Last week, I started to look at the potential appropriateness of collective investments as well as insurance products as the underlying investments for trust-based inheritance tax planning solutions.
Despite the undoubted merits of investment bonds as trustee investments, the introduction of the single 18 per cent CGT rate both for individuals and trustees has caused increasing numbers (advisers, platforms and fund managers alike) to consider the appropriateness of collectives as investments to underpin some of the (now) standard IHT planning trusts. And with this comes the need to be more informed about income tax and capital gains tax on trustee investments.
As well as the fundamental rules on the taxation of income and gains arising to trustees, it is also necessary to consider the anti-avoidance provisions that can apply where the settlor or others connected with the settlor can benefit under the trust. The basic intent of such legislation is to assess the income or gains under an “affected” trust on the settlor. The introduction of a “universal” CGT rate of 18 per cent has caused the “settlor-interested” anti-avoidance legislation in connection with trust capital gains to be swept away. Anti-avoidance (settlor-assessing) legislation does still exist, although, in respect of trust income. This legislation will apply where either the settlor or settlor’s spouse can benefit under the trust. It is important to consider this when determining the most tax- appropriate investment.

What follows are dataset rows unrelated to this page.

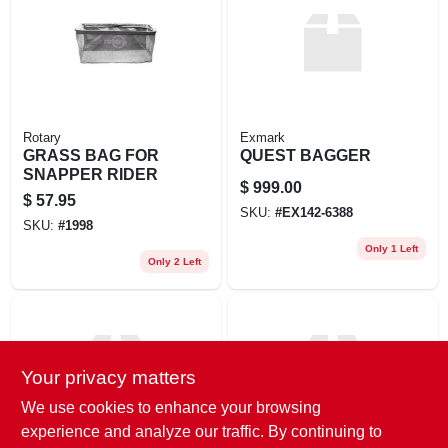
EXMARK FINANCING
MAHINDRA FINANCING
ABOUT US
Rotary
Exmark
GRASS BAG FOR
QUEST BAGGER
SNAPPER RIDER
$
999.00
$
57.95
SKU:
#
EX142-6388
SKU:
#
1998
Only 1 Left
Only 2 Left
Your privacy matters
We use cookies to enhance your browsing
experience and analyze our traffic. By continuing to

Interestingly, these anti-avoidance provisions may operate to reduce the rate of tax payable on trust income from April 6, 2010. From that date, the rate of tax on trust income (outside of the standard-rate band) increases to 50 per cent for non-dividend income and 42.5 per cent for dividend income.
However, if the anti-avoidance provisions apply, then the income will be assessed on the settlor and that person’s highest tax rate may well be less than that.

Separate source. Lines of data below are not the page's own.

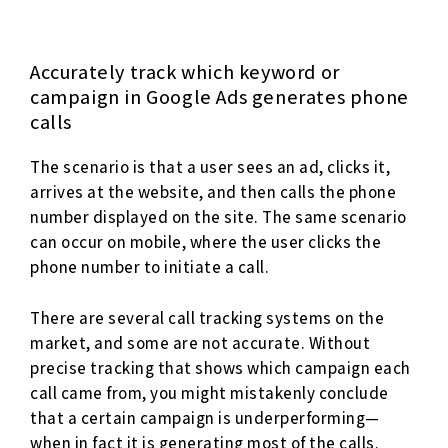
Accurately track which keyword or
campaign in Google Ads generates phone
calls
The scenario is that a user sees an ad, clicks it,
arrives at the website, and then calls the phone
number displayed on the site. The same scenario
can occur on mobile, where the user clicks the
phone number to initiate a call.
There are several call tracking systems on the
market, and some are not accurate. Without
precise tracking that shows which campaign each
call came from, you might mistakenly conclude
that a certain campaign is underperforming—
when in fact it is generating most of the calls.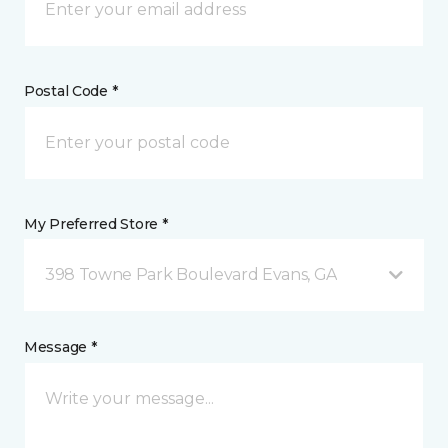
Postal Code *
My Preferred Store *
398 Towne Park Boulevard Evans, GA
Message *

According to the Government, only 3 per cent of taxpayers in the UK have income that exceeds £150,000, the level above which the 50 per cent rate is payable by individuals. Interesting.
In light of the increasing willingness to consider non-insurance-based investments as being suitable as trustee investments, I would like to consider the tax rules in relation to trust income under trusts where, first, the settlor’s spouse is excluded from all benefit and then trusts where they are not.
In each case, it will be assumed that the settlor is excluded to achieve IHT effectiveness. It is appreciated that special rules apply under loan trusts where, while the loan is outstanding, the trust will be treated as “settlor-interested” regardless of the inclusion of the spouse in the beneficial class.
Under discretionary trusts under which the settlor’s spouse is excluded from all benefit, as no one is entitled to income under such a trust, the trustees themselves are taxed on any income arising from the funds at their own rates.
First, there is a special “standard rate” which applies to income received by the trustees up to £1,000 (gross) in a tax year. If income is received with a tax credit (20 per cent on interest or 10 per cent on dividends), the trustees will have no further tax liabilities if total grossed-up income falls within this band. This provision was specifically introduced in 2005 to simplify the tax treatment of relatively small trusts.
If the settlor has created more than one trust (but ignoring bare trusts), the standard-rate band will be divided among them equally but will not be less than £200 for each trust.
On income in excess of £1,000, the trustees are taxed at a special rate, which is 40 per cent (going up to 50 per cent from April 6, 2010) for non-dividend income and 32.5 per cent (going up to 42.5 per cent from 6 April 2010) for dividend income.
The trustees are entitled to any tax credit (for example, 20 per cent for interest and 10 per cent for dividends) at this stage. If the trustees decide to distribute income to a beneficiary they must have first paid 40 per cent (50 per cent from April 6, 2010) income tax on that distribution. However, the 10 per cent dividend tax credit will not be available if they decide to distribute the actual income they have received to the beneficiaries, and so additional tax would have to be paid on that distribution (the tax credit on interest can be passed on to a beneficiary receiving any distributed income).
The beneficiary will be taxed on any income received from the trust, grossed up to take account of any tax credit in respect of tax paid by the trustees. Where appropriate, the beneficiary can make a tax reclaim.
If the beneficiaries under the trust include minor children of the settlor who are unmarried and not in a civil partnership, and any income from the shares or units held in trust is actually paid to such a child or for his or her benefit, it will all be assessed to tax on the settlor if this income, and income from all other gifts the settlor has made to or for the benefit of that child, exceeds £100 gross in a tax year. The £100 annual gross limit is per settlor, per child, per tax year.